- [Written exercise]: Lay out the text lines of all the rows below as a JSON list of strings, one string per line, with blank lines left out. Leave the pictures out of the list.

- [Material for this task]:

───

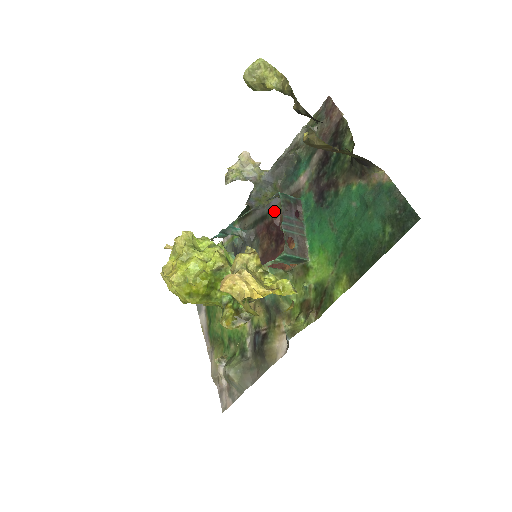
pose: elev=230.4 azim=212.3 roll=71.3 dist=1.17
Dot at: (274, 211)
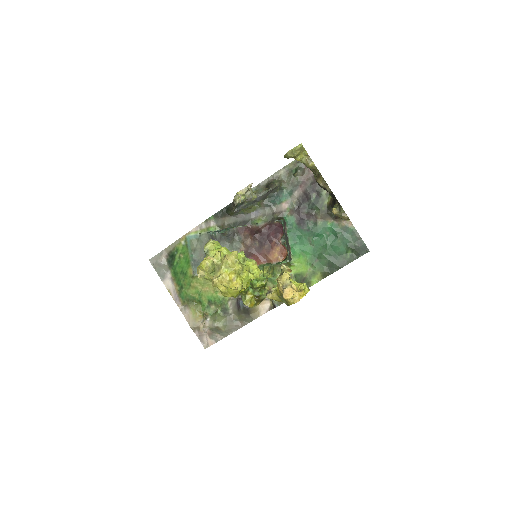
Dot at: (258, 221)
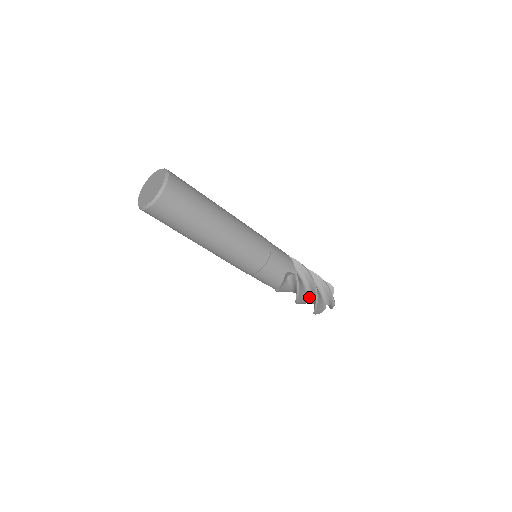
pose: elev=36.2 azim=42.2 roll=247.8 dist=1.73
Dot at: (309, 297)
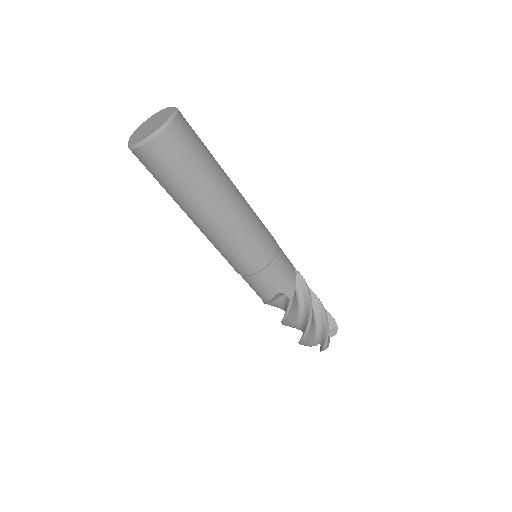
Dot at: (314, 318)
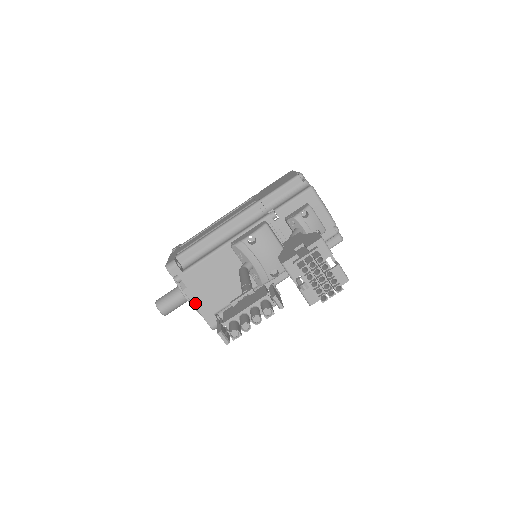
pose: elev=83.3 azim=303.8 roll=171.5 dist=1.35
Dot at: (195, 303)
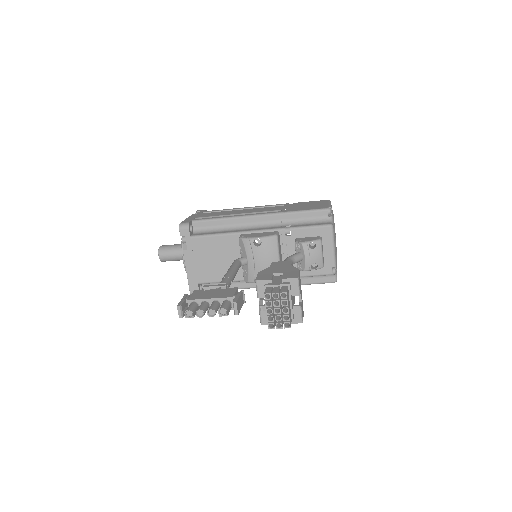
Dot at: (188, 266)
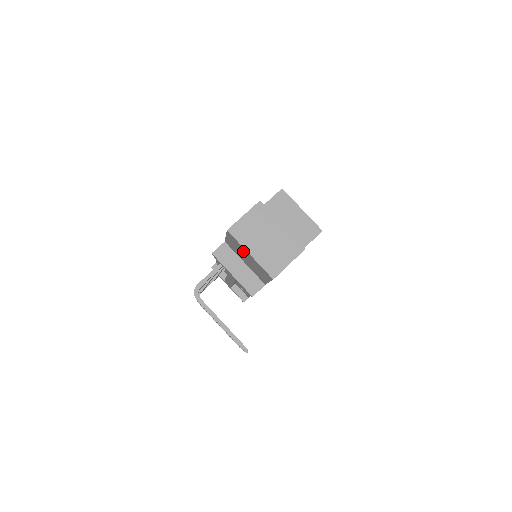
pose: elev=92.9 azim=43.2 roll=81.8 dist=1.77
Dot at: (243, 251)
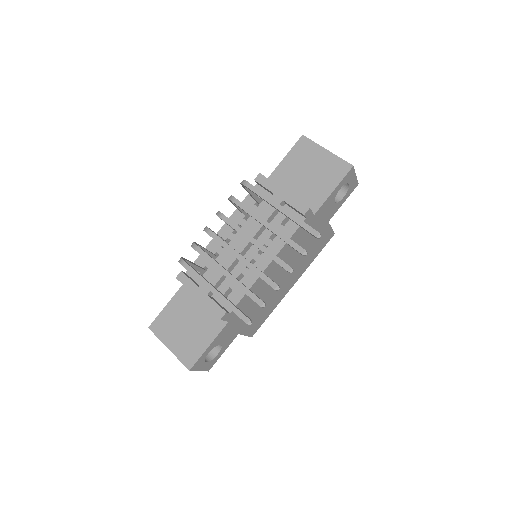
Dot at: (312, 157)
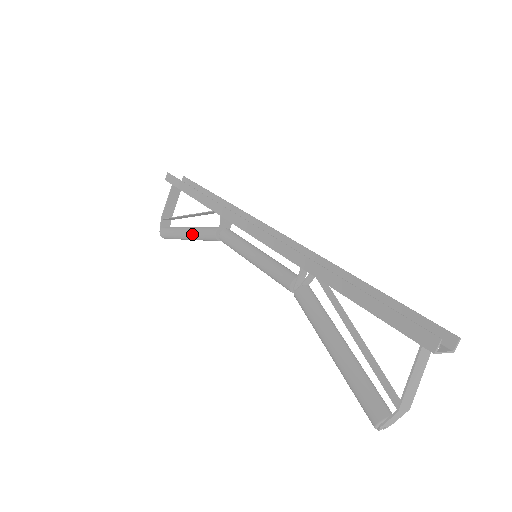
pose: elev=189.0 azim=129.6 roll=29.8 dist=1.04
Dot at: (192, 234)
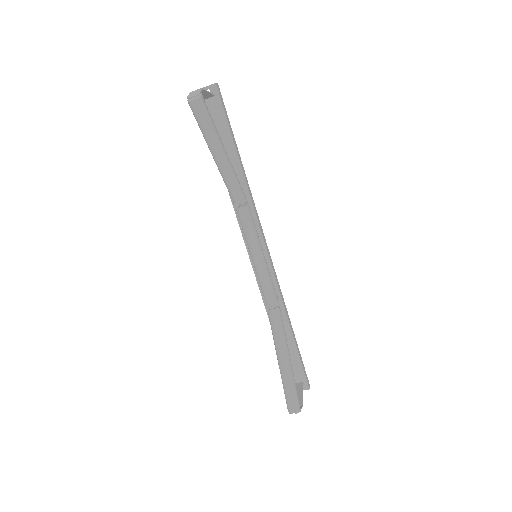
Dot at: (275, 348)
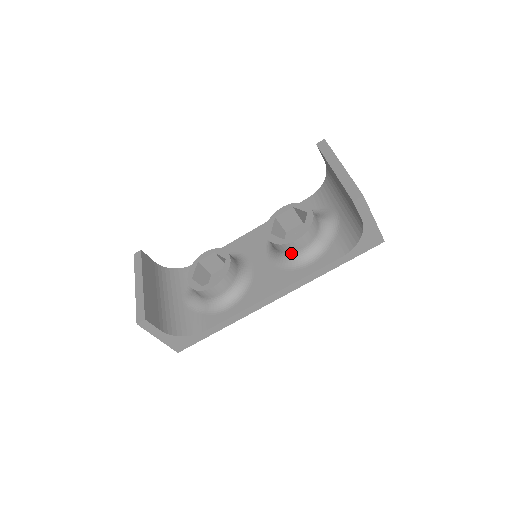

───

- [Response to this task]:
[
  "pose: elev=230.4 azim=212.3 roll=71.3 dist=1.17",
  "Dot at: (274, 211)",
  "Dot at: (258, 221)",
  "pose: elev=36.2 azim=42.2 roll=247.8 dist=1.73",
  "Dot at: (309, 297)",
  "Dot at: (314, 318)",
  "pose: elev=83.3 azim=303.8 roll=171.5 dist=1.35",
  "Dot at: (195, 303)",
  "Dot at: (188, 266)",
  "pose: elev=92.9 azim=43.2 roll=81.8 dist=1.77",
  "Dot at: (243, 251)",
  "Dot at: (312, 157)",
  "pose: elev=189.0 azim=129.6 roll=29.8 dist=1.04",
  "Dot at: (192, 234)",
  "Dot at: (275, 348)"
]